Stylish and pulsing with retro atmosphere, one of the first things you’ll notice is how damn good the whole thing looks. Brought to life with flawless production values, the sharp-suited, slick-haired alpha males womanise, booze and chain-smoke while appearing unfeasibly cool. Inevitably, looking at this recent-past presents us with plenty of knowing historical ironies (an ongoing thread concerns the election race between Nixon and Kennedy), whilst the style extends to the niftiest title sequence this side of Saul Bass.
As noted, the pace is undoubtedly unhurried and perhaps a little dry at times, but while this will put off those who get bored easily, it’s also strangely part of the show’s charm. Glacial and very deliberate, the precisely-measured tempo takes some time for your mind to adjust to, yet it still casts a hypnotic spell. Often, it may seem to the untrained eye that little-to-nothing is happening, but underneath the conversational pauses, unspoken moments and meaningful glances there’s always a deeper meaning lurking under the surface. Restrained and understated, it captures the simmering undercurrent of superficial-perfection that pervaded past generations to a tee.
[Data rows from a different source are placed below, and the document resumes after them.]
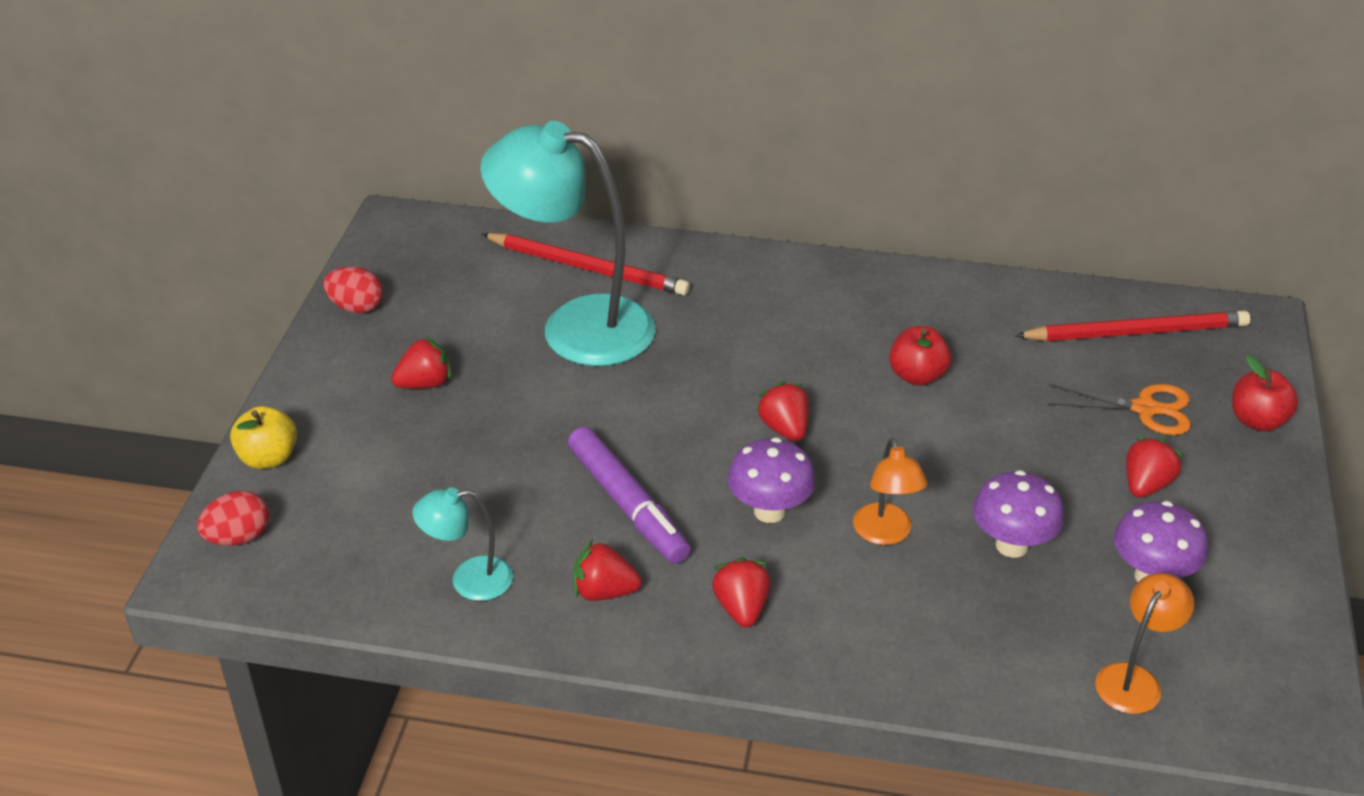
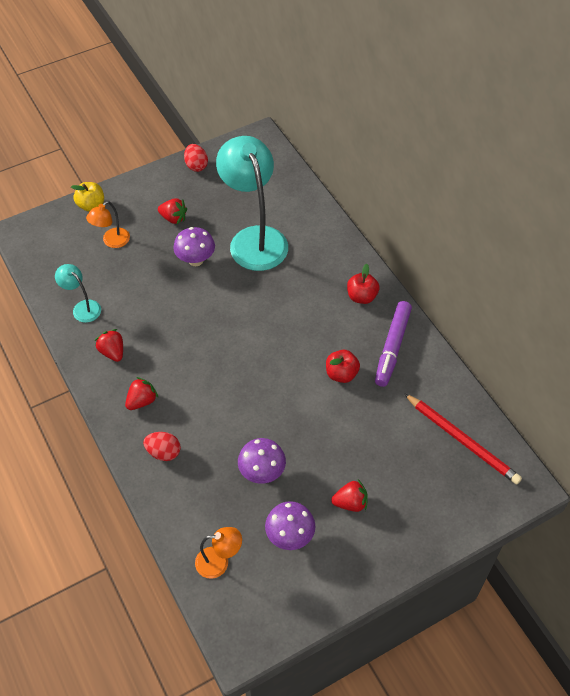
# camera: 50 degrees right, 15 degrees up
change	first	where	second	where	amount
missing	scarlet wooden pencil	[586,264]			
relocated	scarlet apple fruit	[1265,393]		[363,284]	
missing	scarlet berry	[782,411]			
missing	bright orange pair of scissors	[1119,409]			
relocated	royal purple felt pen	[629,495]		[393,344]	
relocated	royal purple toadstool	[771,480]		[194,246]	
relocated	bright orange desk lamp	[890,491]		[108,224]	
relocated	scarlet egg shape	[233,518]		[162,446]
And this is where the show reveals its depth, as unlike the outwardly-content characters, there’s plenty of substance to go with the style. Yes, the fashions, impeccable period detail and advertising backdrop are all crucial ingredients, but the key element here is existentialism. Exploring a pre-Vietnam America amidst sexual, social and political changes, we travel back to a time where enlightened individuals were starting to realise that having everything didn’t guarantee life fulfilment or satisfaction. “We got it all huh?” a seemingly content neighbour remarks to Don. “Yup, this is it.” he replies, subtly suggesting to us that the American Dream ain’t all that.
Frequently, we witness John Hamm’s seductive slickster staring introspectively into the distance, and it’s this soulful, enigmatic quality that makes Don Draper such a captivating character. Surrounded by an air of mystery, he’s gradually fleshed out via extended flashbacks to his childhood and past, yet remaining intriguingly unpredictable and naturally charismatic. Hell, with his classic handsome features, perfect hair and a jawline to rival the Man Of Steel, Hamm even looks like he belongs in the early ‘60s.
Elsewhere there’s a host of mesmeric performances; from Vincent Kartheiser’s ambitious subordinate to Elisabeth Moss’ up-and-comer, from January Jones’ painfully-pretty Mrs Draper to Christina Hendrick’s outrageously-curvy temptress. There’s not a bad turn from top to bottom. As for John Slattery’s charming bossman, he’s about the most entertaining and likeable of the lot.
Definitely too slow and complex for mainstream audiences, but Mad Men is top-drawer stuff. For intelligent, patient viewers, you’ll be sold.